Klinische Neurophysiologie 2003; 34 - 20
DOI: 10.1055/s-2003-816423

Crossmodale interhemisphärische motorische Inhibition nach somatosensorischer Stimulation im fMRT

C Christmann 1, C Köppe 1, M Ruf 1, DF Braus 1, H Flor 1
  • 1Mannheim, Hamburg

Die unilaterale Handbewegung wird wesentlich durch die kontralateralen primären motorischen Areale (M1) kontrolliert. Unilaterale motorische Vorbereitung in Reaktionszeitexperimenten und willkürliche unilaterale Handbewegungen führen ebenso wie unilaterale single und paired pulse transkranielle Magnetstimulation zu Deaktivierung des ipsilateralen primären motorischen Areals. Diese Deaktivierung lässt sich sowohl in verminderten evozierten EMG-Antworten nach ipsilateraler transkranieller Magnetstimulation als auch als anhaltender negativer BOLD-Effekt nach ipsilateraler Handbewegung nachweisen. Zur Erklärung des Phänomens der interhemisphärischen Deaktivierung werden unimodale transkallosale Verbindungen auf der Ebene des motorischen System angenommen. Wir prüfen die Hypothese einer exklusiv unimodalen Inhibition auf der Ebene des motorischen Systems. Da nicht ausgeschlossen werden kann, dass die Deaktivierung ihre Ursache nicht in einer motorischen sondern in einer ipsilateralen somatosensorischen Aktivität hat, wurden sechs gesunde Probanden blockweise nichtschmerzhaft elektrisch unterhalb der motorischen Schwelle am Daumen der dominanten Hand stimuliert.
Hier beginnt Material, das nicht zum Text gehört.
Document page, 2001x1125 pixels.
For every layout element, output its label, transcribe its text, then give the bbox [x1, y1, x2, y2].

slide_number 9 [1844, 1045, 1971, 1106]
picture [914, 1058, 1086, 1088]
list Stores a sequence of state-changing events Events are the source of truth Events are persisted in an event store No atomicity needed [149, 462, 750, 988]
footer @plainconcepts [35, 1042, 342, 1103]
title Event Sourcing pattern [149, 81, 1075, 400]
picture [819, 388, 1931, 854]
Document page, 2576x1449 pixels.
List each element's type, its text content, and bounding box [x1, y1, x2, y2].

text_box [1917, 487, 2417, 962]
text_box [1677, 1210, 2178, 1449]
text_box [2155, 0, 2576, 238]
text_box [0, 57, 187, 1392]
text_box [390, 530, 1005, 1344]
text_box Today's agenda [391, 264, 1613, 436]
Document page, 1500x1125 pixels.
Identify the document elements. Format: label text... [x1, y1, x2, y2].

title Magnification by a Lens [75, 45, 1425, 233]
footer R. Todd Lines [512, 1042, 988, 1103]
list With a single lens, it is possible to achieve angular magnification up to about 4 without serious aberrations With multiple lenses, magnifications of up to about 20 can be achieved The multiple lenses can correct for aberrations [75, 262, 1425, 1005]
Die Auswertung der fMRT-Messung (EPI, 24 Schichten zu 4mm, 1mm Gap) mittels Allgemeinem Linearen Modell zeigte stimulussynchron deutliche positive BOLD-Antworten im kontralateralen primären (SI) wie bilateral im sekundären (SII) somatosensorischen Areal und dem Inselkortex. Gleichzeitig ließ sich eine stimuluskorrelierte negative BOLD-Antwort im ipsilateralen motorischen Handareal nachweisen, die als motorische Inhibition interpretiert werden kann. Aufgrund der unterschiedlichen Topographie von somatosensorischem und motorischem Homunkulus ist die Zuordnung zu somatosensorischem bzw. motorischen Handareal unverwechselbar. Die vorliegenden Daten lassen sie sich als crossmodale Inhibition interpretieren und sprechen somit gegen die Hypothese, dass eine transkallosale motorische Hemmung die Beteiligung des kontralateralen motorischen Kortex notwendig voraussetzt.